Two comments:
1. It is very hard for persons like the WRC to use drugs. I guess you already have read
Appendix A to International Code of International Sporting Code. We have already spoken about the
WADA List of substances...
This standards
were adopted in 2003 by most of major sports organizations... but not by FIA which, FYI,
adopted them in its entirety in December 2010 (one month ago).
Nonetheless, since 2006 the Appendix A was almost identical to the International Standards. Those of you that have followed previous discussions on this issue or that read the Codes every year could have noticed the changes, something we had mentioned a couple of years ago.
Right now there is campaign to make more strict the testing at
junior karting events, so it defies imagination to atribute WRC the possibility of being so stupid as to risk his career, knowing in advance that he is going to be tested for substances at the end of each race he wins.
2. The techniques for rally driving are well known. I guess it was Tazio Nuvolari the man who could be credited with inventing the slide, when Enzo Ferrari was not only alive but also young.
What Loebs knows what we don't know is how to win the WRC.
You don't get that through techniques, but by devoting your entire life to this goal. There is no trick, is your soul what you have to put on the balance.
I quote again the technique, as described by Mr. Ferrari (it must be the third time I do it in this forum, sorry you guys).

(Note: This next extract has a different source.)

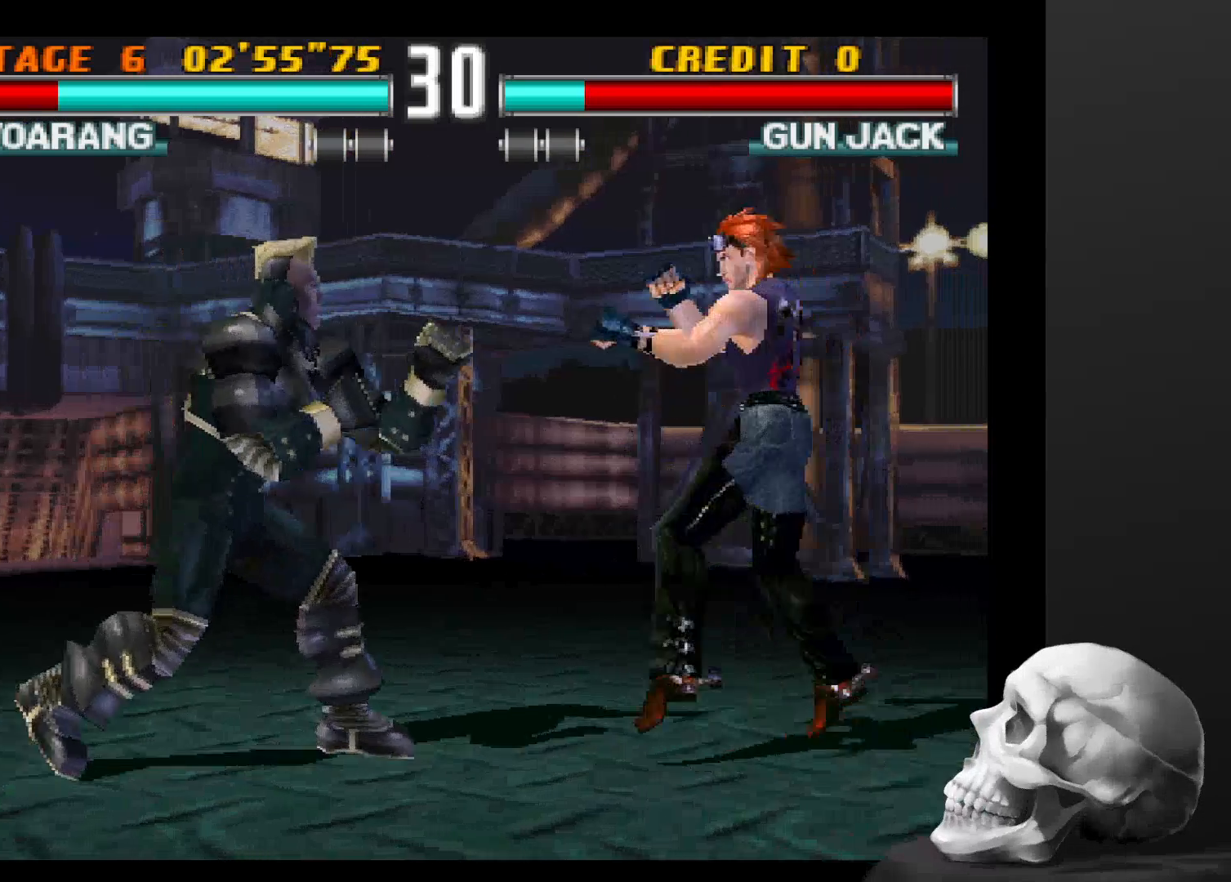
{"dt_ms": 500, "buttons": [], "left_stick": "center", "right_stick": "center", "events": [[67, "CIRCLE", "up"], [167, "CIRCLE", "down"], [267, "CIRCLE", "up"], [367, "CIRCLE", "down"], [500, "CIRCLE", "up"]]}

"At the first bend, I had the clear sensation that Tazio had taken it badly and that we would end up in the ditch; I felt myself stiffen as I waited for the crunch. Instead, we found ourselves on the next straight with the car in a perfect position. I looked at him, his rugged face was calm, just as it always was, and certainly not the face of someone who had just escaped a hair-raising spin. I had the same sensation at the second bend. By the fourth or fifth bend I began to understand; in the meantime, I had noticed that through the entire bend Tazio did not lift his foot from the accelerator, and that, in fact, it was flat on the floor. As bend followed bend, I discovered his secret.
Nuvolari entered the bend somewhat earlier than my driver's instinct would have told me to. But he went into the bend in an unusual way: with one movement he aimed the nose of the car at the inside edge, just where the curve itself started. His foot was flat down, and he had obviously changed down to the right gear before going through this fearsome rigmarole. In this way he put the car into a four-wheel drift, making the most of the thrust of the centrifugal force and keeping it on the road with the traction of the driving wheels. Throughout the bend the car shaved the inside edge, and
when the bend turned into the straight the car was in the normal position for accelerating down it, with no need for any corrections."
-- Enzo Ferrari --
Notice that this (for me) is not the same as drifting, where you throw your ass (sorry) more than what is needed in a regular racing car and you have to countersteer. You use drifting ONLY when you have an ultralight
overpowered car, like most motorcycle racers tend to do (if there is a racing machine that has more power than what it needs is a racing bike). If you want to learn about drifting, well, then look for Kunimitsu Takahashi in Youtube.